The Practical Question to Us as Members of the Anthroposophical Society
Would we support the establishment of a fund, which might be known as a "Future Value Fund," whose purpose would be to undertake research which could lead to beneficial results, but which, initially, represents a risk which neither an individual nor an anthroposophical institution could afford? Such a fund would probably best be administered by individuals who have gained the confidence of those carrying responsibility, both for the Society and for the School of Spiritual Science, because of their judgment and integrity. Individuals, qualified and committed to carry a project through, would submit their proposals to the Fund's trustees. Ideally, such projects would not only break new ground, strengthening and deepening our anthroposophical work, but would also serve as a positive contribution within the general culture of our time.

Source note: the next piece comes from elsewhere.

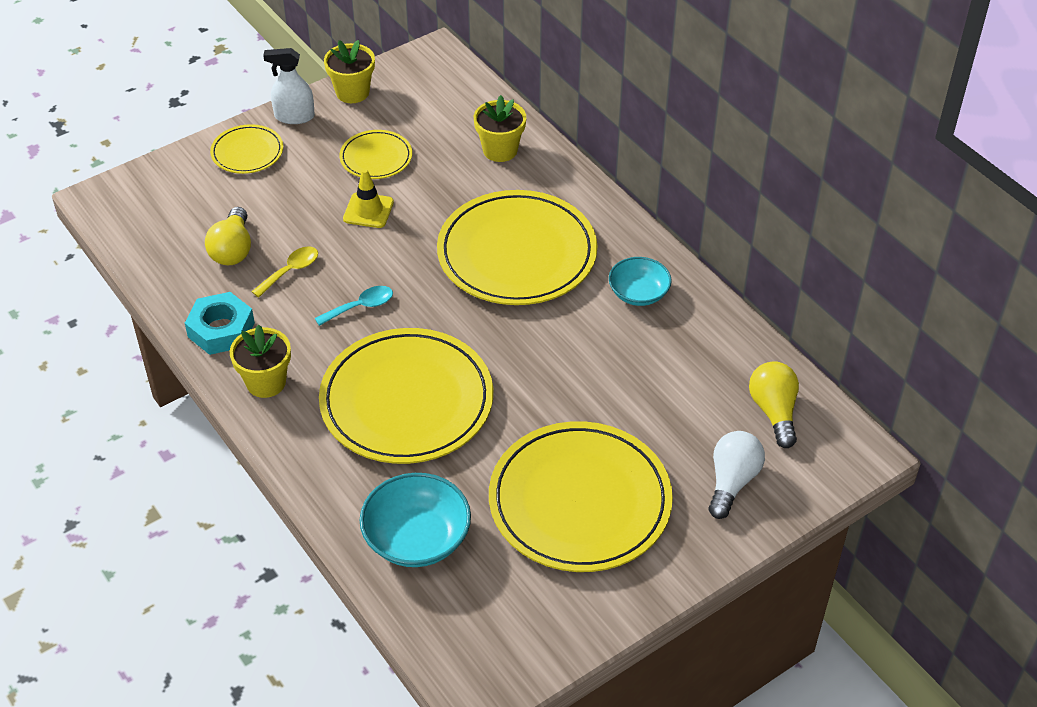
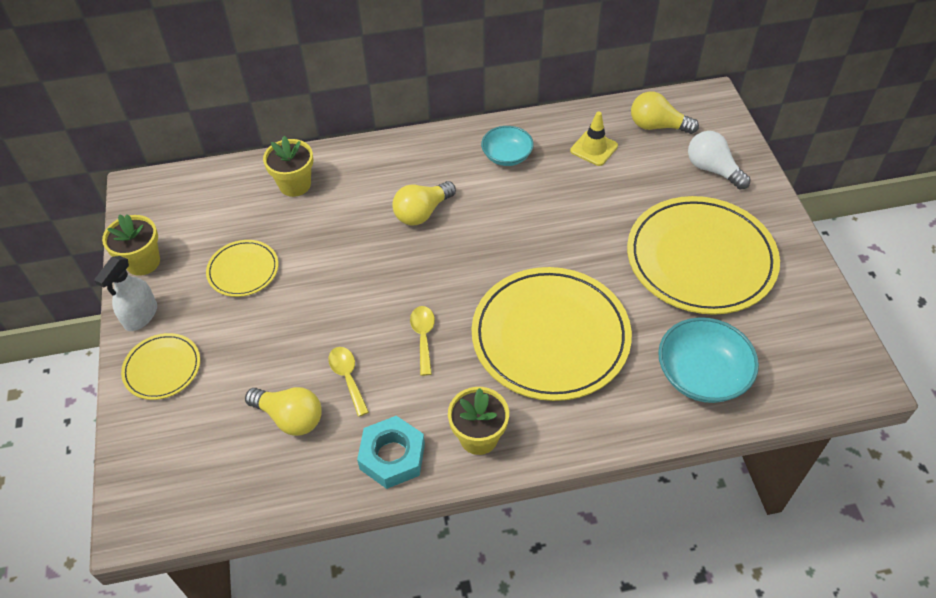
camera: 65 degrees left, 5 degrees up
turquoise spoon [315,286,393,326] -> yellow spoon [410,306,435,376]
yellow traffic cone [343,168,394,228] -> yellow traffic cone moved to [570,111,618,166]
yellow plate [437,190,597,305] -> yellow light bulb [393,181,456,225]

If institutions who draw life from anthroposophy would consider setting aside some percentage of their annual budget for research, such moneys could be invested with the "Future Value Fund" and either be earmarked for a specific project, or placed at the disposal of the Section with which the institution is affiliated. It would, however, be of the very greatest value if funds could also be placed at the free discretion of the responsible leadership of the School. If this became a general practice, and institutions were joined by individuals, this could, in time, provide the economic basis for research which would otherwise, in all probability, never be undertaken. It is also not out of the question that, if we take initiative in this direction from within the Movement, non-anthroposophical funding sources might wish to join to support one or another project of research.
It is hoped that the issue brought forward here may find active interest which could then lead toward practical realization.
1. The Christmas Conference, Anthroposophic Press, 1990. pp. 208-209.
2. Although Rudolf Steiner in the passage quoted is speaking about research in the field of science, it is clear that the same line of thought applies to the fields of the arts, of education, agriculture, social life, etc.
3. See Schiller, Rudolf Steiner and Initiation: The Anthroposophical Path of Inner Schooling, Anthroposophic Press, 1981.
4. Schools that are either members of, sponsored by, or federated with the Association of Waldorf Schools of North America.